*ASSIGNMENT A:* In the antimicrobial peptide text, condense the paragraph beginning "Methods:" into a short list that keeps its main facts.
*ASSIGNMENT B:* From the antimicrobial peptide text, print everything from "Purpose: : Antimicrobial" down to "uveal melanoma cells.".

*PAGE TEXT:*

****************

Purpose: : Antimicrobial peptides (AMPs) exhibit cytotoxicity to mammalian cells possibly through an apoptotic process, which appears to be AMP specific and cell dependent. AMPs are also known to exhibit preferential cytotoxicity to tumor cells primarily due to a strong electrostatic interaction, which imparts an exciting potential for anti-tumor therapy. The purpose of this study is to characterize and visualize the apoptotic process and specific pathways involved in AMP-induced cell death of uveal melanoma cells.

Methods: : OCM3, OCM8, OMM2.5, SP6.5 and MKT-BR uveal melanoma cells were treated for upto 24 hours with 25-500 µg/ml of Human Neutrophil Peptide-1 (HNP-1), cathelicidin LL-37, magainin II, cecropin B or 2 µM staurosporine as a positive control. Active caspase 3 production was quantified by flow cytometry, phosphatidylserine translocation to the outer membrane was determined by Annexin V binding, and loss of mitochondrial transmembrane potential was visualized by JC-1 staining and live cell imaging for upto 14 hours using a Deltavision deconvolution microscope. For all experiments n=2-3 depending on cell type. Statistical analysis was performed using Student’s t-test where applicable with P<0.05 considered significant.

****************

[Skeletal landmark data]
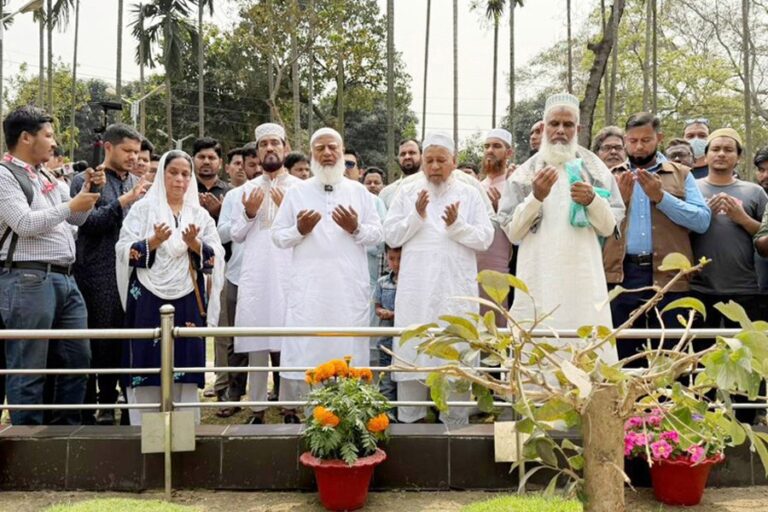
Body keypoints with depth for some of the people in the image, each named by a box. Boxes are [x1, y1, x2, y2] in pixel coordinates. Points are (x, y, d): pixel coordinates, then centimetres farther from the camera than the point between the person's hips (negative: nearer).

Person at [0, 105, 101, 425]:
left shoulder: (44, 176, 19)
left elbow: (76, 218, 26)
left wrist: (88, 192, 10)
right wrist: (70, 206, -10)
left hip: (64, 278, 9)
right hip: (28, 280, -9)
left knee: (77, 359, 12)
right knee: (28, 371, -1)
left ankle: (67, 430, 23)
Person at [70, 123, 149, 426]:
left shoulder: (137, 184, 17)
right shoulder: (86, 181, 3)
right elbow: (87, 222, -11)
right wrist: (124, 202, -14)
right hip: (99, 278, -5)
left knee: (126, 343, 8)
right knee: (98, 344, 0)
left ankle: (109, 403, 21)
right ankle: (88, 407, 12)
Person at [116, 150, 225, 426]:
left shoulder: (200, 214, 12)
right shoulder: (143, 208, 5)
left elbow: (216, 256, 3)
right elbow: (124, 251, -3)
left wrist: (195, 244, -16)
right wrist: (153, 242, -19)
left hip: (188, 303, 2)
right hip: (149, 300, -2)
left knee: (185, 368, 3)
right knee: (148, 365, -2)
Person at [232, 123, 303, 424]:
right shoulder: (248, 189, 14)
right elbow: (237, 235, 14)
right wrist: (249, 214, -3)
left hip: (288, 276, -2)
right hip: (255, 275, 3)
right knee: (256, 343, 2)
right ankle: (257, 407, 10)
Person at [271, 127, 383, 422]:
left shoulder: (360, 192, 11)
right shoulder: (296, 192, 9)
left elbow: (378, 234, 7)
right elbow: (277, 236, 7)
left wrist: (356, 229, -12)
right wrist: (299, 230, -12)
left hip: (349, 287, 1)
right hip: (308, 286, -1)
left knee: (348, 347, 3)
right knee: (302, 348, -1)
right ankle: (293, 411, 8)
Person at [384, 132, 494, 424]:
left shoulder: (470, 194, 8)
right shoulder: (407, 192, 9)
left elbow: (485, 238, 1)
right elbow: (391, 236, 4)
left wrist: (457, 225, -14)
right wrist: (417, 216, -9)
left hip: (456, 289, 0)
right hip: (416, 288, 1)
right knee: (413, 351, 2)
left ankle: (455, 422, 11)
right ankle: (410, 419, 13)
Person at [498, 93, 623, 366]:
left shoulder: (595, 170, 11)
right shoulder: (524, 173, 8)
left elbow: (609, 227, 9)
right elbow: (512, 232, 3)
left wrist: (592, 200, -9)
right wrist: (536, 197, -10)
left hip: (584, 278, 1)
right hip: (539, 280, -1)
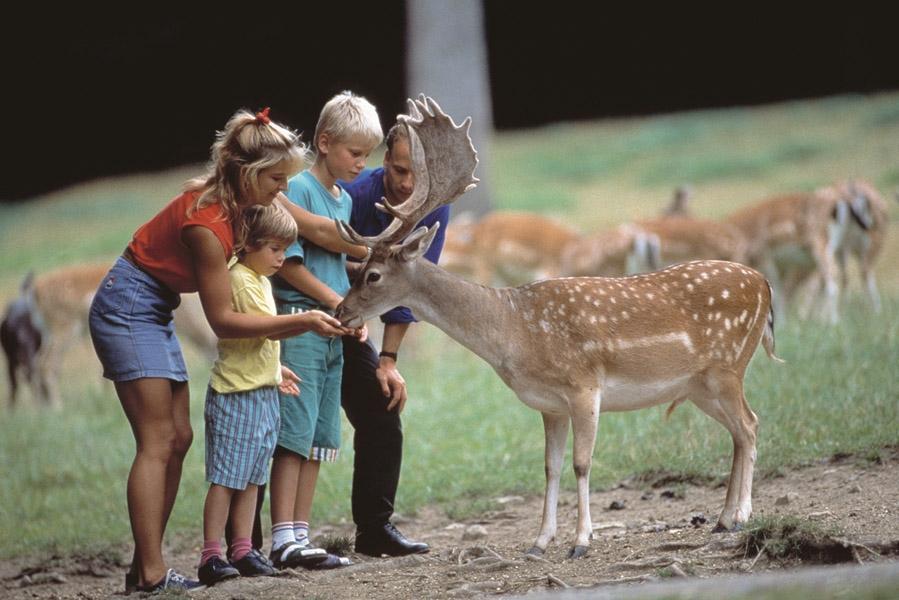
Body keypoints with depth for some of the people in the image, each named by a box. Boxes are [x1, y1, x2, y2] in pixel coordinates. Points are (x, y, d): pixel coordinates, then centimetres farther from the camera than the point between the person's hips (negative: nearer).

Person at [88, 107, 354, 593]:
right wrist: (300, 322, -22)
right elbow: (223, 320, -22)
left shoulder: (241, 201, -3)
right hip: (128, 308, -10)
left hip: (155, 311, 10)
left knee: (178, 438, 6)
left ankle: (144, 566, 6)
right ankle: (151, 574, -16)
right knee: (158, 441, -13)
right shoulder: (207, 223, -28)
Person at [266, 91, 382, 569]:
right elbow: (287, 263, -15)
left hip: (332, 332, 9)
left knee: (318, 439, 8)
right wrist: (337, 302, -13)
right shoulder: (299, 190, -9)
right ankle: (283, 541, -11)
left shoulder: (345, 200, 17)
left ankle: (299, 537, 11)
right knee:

****************

*TASK RESPONSE A:*
- Cells: OCM3, OCM8, OMM2.5, SP6.5 and MKT-BR uveal melanoma cells.
- Treatment: up to 24 hours with 25–500 µg/ml of HNP-1, LL-37, magainin II or cecropin B, with 2 µM staurosporine as a positive control.
- Measurements:
  - active caspase 3 by flow cytometry
  - phosphatidylserine translocation by Annexin V binding
  - loss of mitochondrial transmembrane potential by JC-1 staining and live cell imaging for up to 14 hours on a Deltavision deconvolution microscope
- Sample size: n=2–3 depending on cell type.
- Statistics: Student's t-test where applicable, with P<0.05 considered significant.

*TASK RESPONSE B:*
Purpose: : Antimicrobial peptides (AMPs) exhibit cytotoxicity to mammalian cells possibly through an apoptotic process, which appears to be AMP specific and cell dependent. AMPs are also known to exhibit preferential cytotoxicity to tumor cells primarily due to a strong electrostatic interaction, which imparts an exciting potential for anti-tumor therapy. The purpose of this study is to characterize and visualize the apoptotic process and specific pathways involved in AMP-induced cell death of uveal melanoma cells.